With the help of her Ringer colleagues, she exposed a litany of offensive comments in Richards' past — comments Sony should have uncovered before Richards was hired as executive producer. Sony said Friday that "we were surprised this week to learn of Mike's 2013/2014 podcast and the offensive language he used in the past." So in other words, the company didn't do basic vetting of its executive producer and host.
"The public response" to the story "convinced Sony that it would be impossible for Mr. Richards to continue as host," the Wall Street Journal reported. So production was halted on Friday morning. But the five episodes Richards led will still air. And production will resume Monday with guest hosts. What an embarrassment for Sony. What a frustrating sideshow for the local TV stations that depend on the game show's high ratings. And what a disappointment for the contestants who are supposed to be the stars of the show. Here's my full report for Friday evening's "Erin Burnett OutFront."
Was the tryout process rigged?
I don't mean rigged in a literal sense, of course. But "Mike wanted the job from the very beginning," a source with knowledge of the tryout process said Friday. "And I think he manipulated it in such a way so that he was the right choice." This is the consensus view among the sources I spoke with. They want to know: Were the other guest hosts really set up to succeed? Were their best episodes shown to focus groups? What about the people who wanted to try out and were turned down — were qualified candidates with past game show experience turned away on purpose?

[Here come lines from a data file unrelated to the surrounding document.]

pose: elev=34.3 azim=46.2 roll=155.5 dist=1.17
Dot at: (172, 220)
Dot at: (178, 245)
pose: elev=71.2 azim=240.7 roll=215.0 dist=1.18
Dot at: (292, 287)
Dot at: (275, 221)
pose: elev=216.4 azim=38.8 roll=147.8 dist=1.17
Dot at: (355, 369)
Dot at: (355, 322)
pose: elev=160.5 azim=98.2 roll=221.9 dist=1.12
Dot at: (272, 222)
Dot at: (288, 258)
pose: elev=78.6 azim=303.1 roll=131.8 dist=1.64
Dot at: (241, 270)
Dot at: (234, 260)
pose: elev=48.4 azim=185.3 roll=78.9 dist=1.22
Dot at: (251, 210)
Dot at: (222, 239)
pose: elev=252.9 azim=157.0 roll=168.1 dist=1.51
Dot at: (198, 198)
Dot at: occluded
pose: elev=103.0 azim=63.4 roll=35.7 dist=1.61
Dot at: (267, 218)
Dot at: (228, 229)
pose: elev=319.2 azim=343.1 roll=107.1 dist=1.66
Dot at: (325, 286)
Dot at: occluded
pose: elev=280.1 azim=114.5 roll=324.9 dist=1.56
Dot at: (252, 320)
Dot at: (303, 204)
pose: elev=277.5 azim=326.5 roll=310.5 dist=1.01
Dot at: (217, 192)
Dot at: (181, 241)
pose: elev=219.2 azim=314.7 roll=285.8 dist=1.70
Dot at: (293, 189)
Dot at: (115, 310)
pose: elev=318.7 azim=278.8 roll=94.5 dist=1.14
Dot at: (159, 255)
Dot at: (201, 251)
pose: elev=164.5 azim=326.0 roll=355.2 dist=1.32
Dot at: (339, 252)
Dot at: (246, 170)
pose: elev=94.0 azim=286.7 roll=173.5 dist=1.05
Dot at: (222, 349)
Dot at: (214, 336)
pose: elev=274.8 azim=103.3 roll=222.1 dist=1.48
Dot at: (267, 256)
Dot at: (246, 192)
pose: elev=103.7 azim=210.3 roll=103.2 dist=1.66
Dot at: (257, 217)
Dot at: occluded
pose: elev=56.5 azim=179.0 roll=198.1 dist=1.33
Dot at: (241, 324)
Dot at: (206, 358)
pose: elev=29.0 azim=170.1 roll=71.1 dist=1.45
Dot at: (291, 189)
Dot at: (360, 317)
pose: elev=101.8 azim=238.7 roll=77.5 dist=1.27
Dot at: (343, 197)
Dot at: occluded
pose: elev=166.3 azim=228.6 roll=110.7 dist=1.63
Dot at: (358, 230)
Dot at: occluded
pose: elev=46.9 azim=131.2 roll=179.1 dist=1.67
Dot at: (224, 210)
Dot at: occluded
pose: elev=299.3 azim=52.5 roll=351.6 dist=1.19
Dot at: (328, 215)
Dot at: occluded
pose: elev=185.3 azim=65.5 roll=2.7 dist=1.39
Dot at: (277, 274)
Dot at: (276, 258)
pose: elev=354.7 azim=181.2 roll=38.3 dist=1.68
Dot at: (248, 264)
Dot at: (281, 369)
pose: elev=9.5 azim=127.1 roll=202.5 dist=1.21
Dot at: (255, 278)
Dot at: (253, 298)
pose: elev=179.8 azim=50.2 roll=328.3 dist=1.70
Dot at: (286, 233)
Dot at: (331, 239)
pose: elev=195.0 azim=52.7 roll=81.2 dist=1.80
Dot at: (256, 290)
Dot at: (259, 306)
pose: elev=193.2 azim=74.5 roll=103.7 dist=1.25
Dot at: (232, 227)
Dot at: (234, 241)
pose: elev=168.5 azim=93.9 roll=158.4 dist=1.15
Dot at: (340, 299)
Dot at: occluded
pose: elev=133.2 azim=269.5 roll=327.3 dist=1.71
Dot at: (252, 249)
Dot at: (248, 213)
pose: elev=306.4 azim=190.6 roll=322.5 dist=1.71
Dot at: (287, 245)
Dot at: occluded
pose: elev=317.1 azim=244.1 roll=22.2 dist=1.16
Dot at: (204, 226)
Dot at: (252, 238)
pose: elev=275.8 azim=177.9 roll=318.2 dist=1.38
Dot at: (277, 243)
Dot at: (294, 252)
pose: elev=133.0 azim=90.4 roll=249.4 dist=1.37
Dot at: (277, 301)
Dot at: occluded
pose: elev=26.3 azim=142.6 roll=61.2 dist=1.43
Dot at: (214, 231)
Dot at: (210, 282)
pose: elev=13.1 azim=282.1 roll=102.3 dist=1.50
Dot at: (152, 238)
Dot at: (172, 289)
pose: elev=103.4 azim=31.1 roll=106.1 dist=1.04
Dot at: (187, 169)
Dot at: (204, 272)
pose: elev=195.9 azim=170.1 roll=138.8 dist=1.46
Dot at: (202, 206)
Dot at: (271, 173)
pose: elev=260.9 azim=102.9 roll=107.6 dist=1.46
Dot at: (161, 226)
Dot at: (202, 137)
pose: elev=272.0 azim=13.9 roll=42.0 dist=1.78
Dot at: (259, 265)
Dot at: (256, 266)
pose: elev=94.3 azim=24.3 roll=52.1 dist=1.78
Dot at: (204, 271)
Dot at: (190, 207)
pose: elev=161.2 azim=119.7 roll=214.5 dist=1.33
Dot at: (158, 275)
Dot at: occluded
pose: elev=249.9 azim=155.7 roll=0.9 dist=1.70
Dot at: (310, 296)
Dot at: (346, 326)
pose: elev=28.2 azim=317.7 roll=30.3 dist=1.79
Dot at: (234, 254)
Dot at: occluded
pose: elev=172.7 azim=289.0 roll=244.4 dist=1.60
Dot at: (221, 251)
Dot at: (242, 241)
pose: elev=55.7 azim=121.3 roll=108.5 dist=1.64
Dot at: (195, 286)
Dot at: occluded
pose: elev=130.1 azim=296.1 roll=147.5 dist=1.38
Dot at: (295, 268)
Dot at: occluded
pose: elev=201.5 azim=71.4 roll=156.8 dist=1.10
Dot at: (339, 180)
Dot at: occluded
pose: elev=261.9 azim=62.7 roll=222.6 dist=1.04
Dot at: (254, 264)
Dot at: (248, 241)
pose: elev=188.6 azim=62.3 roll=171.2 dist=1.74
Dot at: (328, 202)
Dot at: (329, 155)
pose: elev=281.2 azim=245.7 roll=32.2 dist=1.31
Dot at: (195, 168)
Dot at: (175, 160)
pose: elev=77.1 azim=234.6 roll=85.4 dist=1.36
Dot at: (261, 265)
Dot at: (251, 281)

On Friday I picked up on a lot of sourness not just toward Richards, but toward Sony executives like Tony Vinciquerra as well. "Tony has to own this screwup," one of the guest hosts said. Vinciquerra was at Thursday's tapings with Richards, but was silent about the matter on Friday.
CNN media critic Brian Lowry's take
Brian Lowry writes: "While it's easy to write question-formed headlines about what a debacle the 'Jeopardy!' host story has been for Sony, let's not spare the media, which got swept up in the romantic, populist-sounding ideal that by publicly auditioning all of these candidates, the viewers would be allowed to dictate the final decision. When Richards was anointed, people seemed to come late to a realization that seemed likely from the start: While the rotating hosts garnered attention and bought time, choosing a replacement was going to boil down to executives/producers, not public opinion. The whole exercise brought to mind a recent NYT oped by Annalee Newitz, under the overreaching headline, 'From Loki to Brooklyn Nine-Nine, Fans Are Calling the Shots.' Fans surely have more input now in creative decisions — and more direct ways of expressing it — in the current environment, but there are limits to what Newitz called 'the age of fan service,' and perhaps some naivete about how decisions and deals get made."